Friday, July 13, 2012
"Truth...suffers more by the heat of its defenders than from the arguments of its opposers." Wm Penn
It's 1992 and the decision on the Rodney King case is about to become public.
In this noir novel, P.I. Duke Rogers is asked to find a classmate for a new client. Duke gets the woman's address and gives it to the client, only to learn that the so called classmate was a TV star and the "client" was a crazed fan who killed her.
Morally, Duke feels he must find the man who murdered the actress, Teddie Matson, who is a black woman. Duke starts to ask questions but becomes involved in the heated racial tensions of East Los Angeles.
When Duke gets to the business where the brother of the actress worked, the Rodney King decision had come down and the riots began. In a very descriptive part of the story, we witness the racial hatred toward whites, Koreans and for any form of authority. People are looting and burning homes, businesses and anything that will catch fire. Duke becomes threatened because he is white but is protected by a large black man, nicknamed Tiny.
The story progresses with Duke going to the dead woman's home and trying to convince the woman's mother and brother to tell him about Teddie so he can try to find the killer.
There is a secondary story about a woman named Laurie Hamilton who is being bothered by a stalker. In her case, the bothersome man is becoming more and more brazen and with the riots, the police have their hands full. Laurie doesn't know what to do so turns to Duke for help.
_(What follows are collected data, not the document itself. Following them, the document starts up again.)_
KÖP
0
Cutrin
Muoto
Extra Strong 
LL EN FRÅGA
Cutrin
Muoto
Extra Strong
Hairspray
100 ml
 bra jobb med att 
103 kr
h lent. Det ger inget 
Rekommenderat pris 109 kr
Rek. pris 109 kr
While the author tells an interesting story, I felt that there could be more character development. I never got to know Teddie or Laurie in order to develop a sense of sympathy for their situation. In addition, Duke is doing all of this work without being paid. I wonder where his money comes from for his expenses and everything else.
The dialogue was well done but with the racial tension at such a central part of the story, I would have liked to learn more of what some of the black characters went through to feel this hatred.
Nevertheless, I did find the novel entertaining. I think that fans of Lawrence Block and Elmore Leonard will enjoy this and I look forward to reading more from Paul D. Marks.